British Prime Minister Boris Johnson will offer to help India cut reliance on Russian oil and defence equipment when he begins a two-day visit this week that will test his diplomatic skills and provide brief respite from a row raging at home.
On his first trip to India as prime minister, starting on Thursday, Johnson will discuss strengthening security co-operation in meetings with Prime Minister Narendra Modi, a spokesperson for the British leader said.
In the wake of Russia's invasion of Ukraine, Western allies have called for India to speak out against the war. India, which is the world's biggest buyer of Russia's weapons and imports its oil, abstained in a United Nations vote condemning the invasion and has not imposed sanctions on Moscow.
Modi has expressed concern over the killings of civilians.
U.S. President Joe Biden told Modi earlier this month that buying more oil from Russia was not in India's interest. Johnson will not lecture Modi on the matter, his spokesperson said.
Uday Bhaskar, a director at the Society For Policy Studies in New Delhi, said the Indian government would listen carefully to Johnson's message if it was made respectfully, but there was little Britain could do in practice to replace Russia as a strategic ally.
"The problem is Britain can't solve India's dependence on Russia. It doesn't have enough oil or the right type of military equipment to sell," Bhaskar said.
Even though India has grown closer to the West in recent years, the country still depends on Russia for more than half its supply of weapons amid a Himalayan border standoff with China and perennial tensions with Pakistan.

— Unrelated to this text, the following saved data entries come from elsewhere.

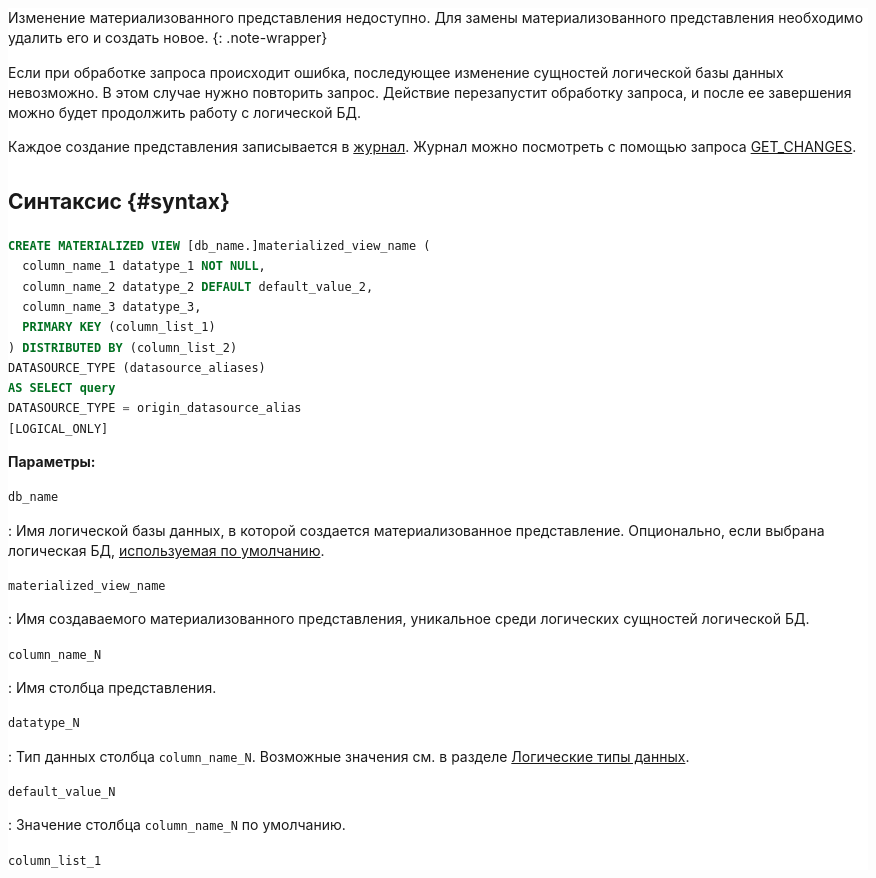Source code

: Изменение материализованного представления недоступно. Для замены материализованного 
представления необходимо удалить его и создать новое.
{: .note-wrapper}

Если при обработке запроса происходит ошибка, последующее изменение сущностей логической базы данных невозможно. В этом 
случае нужно повторить запрос. Действие перезапустит обработку запроса, и после ее завершения можно будет продолжить 
работу с логической БД.

Каждое создание представления записывается в [журнал](../../../overview/main_concepts/changelog/changelog.md). Журнал
можно посмотреть с помощью запроса [GET_CHANGES](../GET_CHANGES/GET_CHANGES.md).

## Синтаксис {#syntax}

```sql
CREATE MATERIALIZED VIEW [db_name.]materialized_view_name (
  column_name_1 datatype_1 NOT NULL,
  column_name_2 datatype_2 DEFAULT default_value_2,
  column_name_3 datatype_3,
  PRIMARY KEY (column_list_1)
) DISTRIBUTED BY (column_list_2)
DATASOURCE_TYPE (datasource_aliases)
AS SELECT query
DATASOURCE_TYPE = origin_datasource_alias
[LOGICAL_ONLY]
```

**Параметры:**

`db_name`

: Имя логической базы данных, в которой создается материализованное представление. 
  Опционально, если выбрана логическая БД, [используемая по умолчанию](../../../working_with_system/other_features/default_db_set-up/default_db_set-up.md).

`materialized_view_name`

: Имя создаваемого материализованного представления, уникальное среди логических 
  сущностей логической БД.

`column_name_N`

: Имя столбца представления.

`datatype_N`

: Тип данных столбца `column_name_N`. Возможные значения см. 
  в разделе [Логические типы данных](../../supported_data_types/logical_data_types/logical_data_types.md).

`default_value_N`

: Значение столбца `column_name_N` по умолчанию.

`column_list_1`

Johnson will arrive in India with an eye still on matters in London where he has been accused of deliberately misleading parliament about parties in Downing Street that broke his own coronavirus lockdown restrictions. He will miss a vote on Thursday over whether he should be referred to a parliamentary investigation.
FREE TRADE TALKS
Johnson's trip begins in Modi's home state of Gujarat, where he is expected to announce investment and new collaboration in science, health and technology.The British government said this would be the first time a British prime minister has visited the sprawling coastal state famed for its spirit of entrepreneurship and the ancestral home to about half of the British-Indian population.
From there, Johnson will visit New Delhi for talks on Friday with Modi, where the two leaders will discuss a new defence partnership and a free trade agreement which the two countries began discussing at the start of the year.
Britain was India's third largest trading partner at the start of this century, but slipped to 17th last year, India government figures show. India's biggest trading partners are the United States, China and the United Arab Emirates.
India's longstanding demand for easier access to British visas for students and skilled workers in any trade talks will also prove politically difficult for the British government.
Unlike on recent British prime ministerial trips to India, there will not be a large accompanying business delegation, emphasising that the focus for this trip is around politics.